Entries supplied START

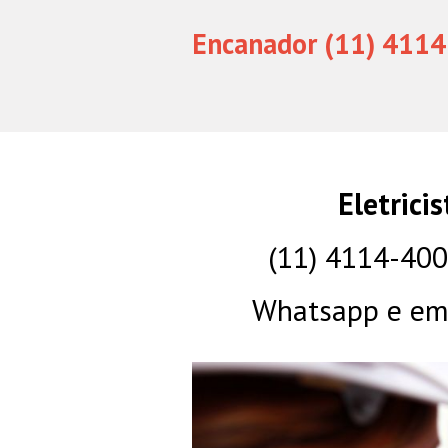
Encanador (11) 4114
Eletrici
(11) 4114-40
Whatsapp e eme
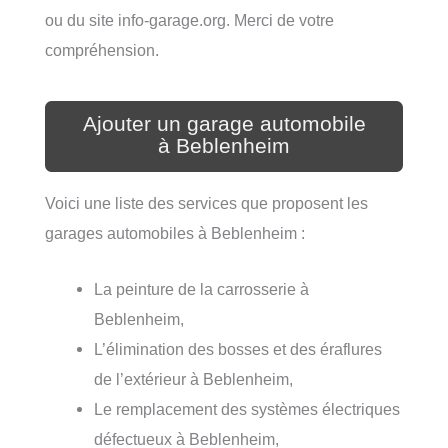
ou du site info-garage.org. Merci de votre
compréhension.
Ajouter un garage automobile
à Beblenheim
Voici une liste des services que proposent les
garages automobiles à Beblenheim :
La peinture de la carrosserie à
Beblenheim,
L’élimination des bosses et des éraflures
de l’extérieur à Beblenheim,
Le remplacement des systèmes électriques
défectueux à Beblenheim,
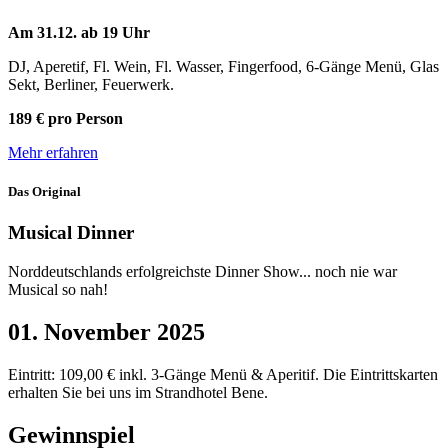
Am 31.12. ab 19 Uhr
DJ, Aperetif, Fl. Wein, Fl. Wasser, Fingerfood, 6-Gänge Menü, Glas
Sekt, Berliner, Feuerwerk.
189 € pro Person
Mehr erfahren
Das Original
Musical Dinner
Norddeutschlands erfolgreichste Dinner Show... noch nie war
Musical so nah!
01. November 2025
Eintritt: 109,00 € inkl. 3-Gänge Menü & Aperitif. Die Eintrittskarten
erhalten Sie bei uns im Strandhotel Bene.
Gewinnspiel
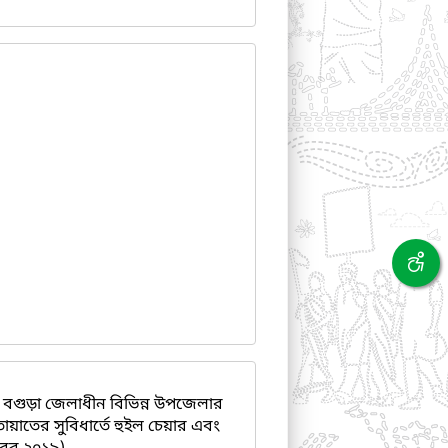
বগুড়া জেলাধীন বিভিন্ন উপজেলার
যাতায়াতের সুবিধার্তে হুইল চেয়ার এবং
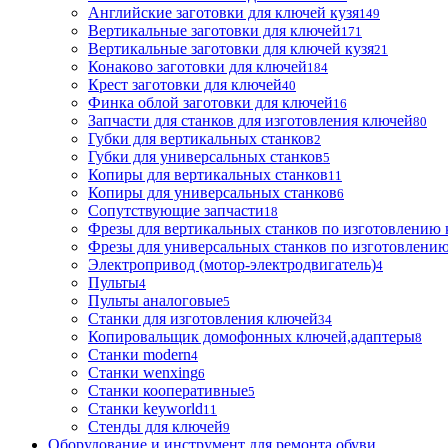
Английские заготовки для ключей кузя
149
Вертикальные заготовки для ключей
171
Вертикальные заготовки для ключей кузя
21
Конаково заготовки для ключей
184
Крест заготовки для ключей
40
Финка облой заготовки для ключей
16
Запчасти для станков для изготовления ключей
80
Губки для вертикальных станков
2
Губки для универсальных станков
5
Копиры для вертикальных станков
11
Копиры для универсальных станков
6
Сопутствующие запчасти
18
Фрезы для вертикальных станков по изготовлению
Фрезы для универсальных станков по изготовлени
Электропривод (мотор-электродвигатель)
4
Пульты
4
Пульты аналоговые
5
Станки для изготовления ключей
34
Копировальщик домофонных ключей,адаптеры
8
Станки modern
4
Станки wenxing
6
Станки кооперативные
5
Станки keyworld
11
Стенды для ключей
9
Оборудование и инструмент для ремонта обуви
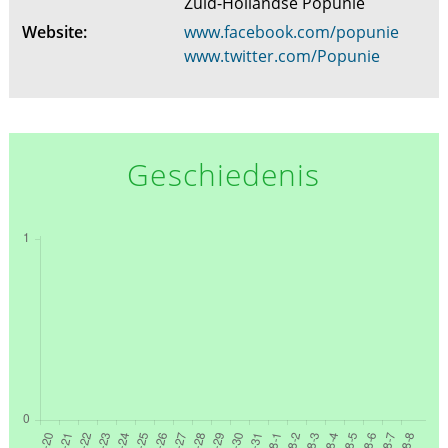
Zuid-Hollandse Popunie
Website:
www.facebook.com/popunie
www.twitter.com/Popunie
Geschiedenis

Entries supplied END

→ **What you are asked to do**
Can you reproduce the text of the rows, starting from the very beginning up to and including the line with "Оборудование и инструмент для ремонта обуви", and leave the pictures out?

→ **Answer area**
Encanador (11) 4114
Eletrici
(11) 4114-40
Whatsapp e eme
ou du site info-garage.org. Merci de votre
compréhension.
Ajouter un garage automobile
à Beblenheim
Voici une liste des services que proposent les
garages automobiles à Beblenheim :
La peinture de la carrosserie à
Beblenheim,
L’élimination des bosses et des éraflures
de l’extérieur à Beblenheim,
Le remplacement des systèmes électriques
défectueux à Beblenheim,
Am 31.12. ab 19 Uhr
DJ, Aperetif, Fl. Wein, Fl. Wasser, Fingerfood, 6-Gänge Menü, Glas
Sekt, Berliner, Feuerwerk.
189 € pro Person
Mehr erfahren
Das Original
Musical Dinner
Norddeutschlands erfolgreichste Dinner Show... noch nie war
Musical so nah!
01. November 2025
Eintritt: 109,00 € inkl. 3-Gänge Menü & Aperitif. Die Eintrittskarten
erhalten Sie bei uns im Strandhotel Bene.
Gewinnspiel
বগুড়া জেলাধীন বিভিন্ন উপজেলার
যাতায়াতের সুবিধার্তে হুইল চেয়ার এবং
Английские заготовки для ключей кузя
149
Вертикальные заготовки для ключей
171
Вертикальные заготовки для ключей кузя
21
Конаково заготовки для ключей
184
Крест заготовки для ключей
40
Финка облой заготовки для ключей
16
Запчасти для станков для изготовления ключей
80
Губки для вертикальных станков
2
Губки для универсальных станков
5
Копиры для вертикальных станков
11
Копиры для универсальных станков
6
Сопутствующие запчасти
18
Фрезы для вертикальных станков по изготовлению
Фрезы для универсальных станков по изготовлени
Электропривод (мотор-электродвигатель)
4
Пульты
4
Пульты аналоговые
5
Станки для изготовления ключей
34
Копировальщик домофонных ключей,адаптеры
8
Станки modern
4
Станки wenxing
6
Станки кооперативные
5
Станки keyworld
11
Стенды для ключей
9
Оборудование и инструмент для ремонта обуви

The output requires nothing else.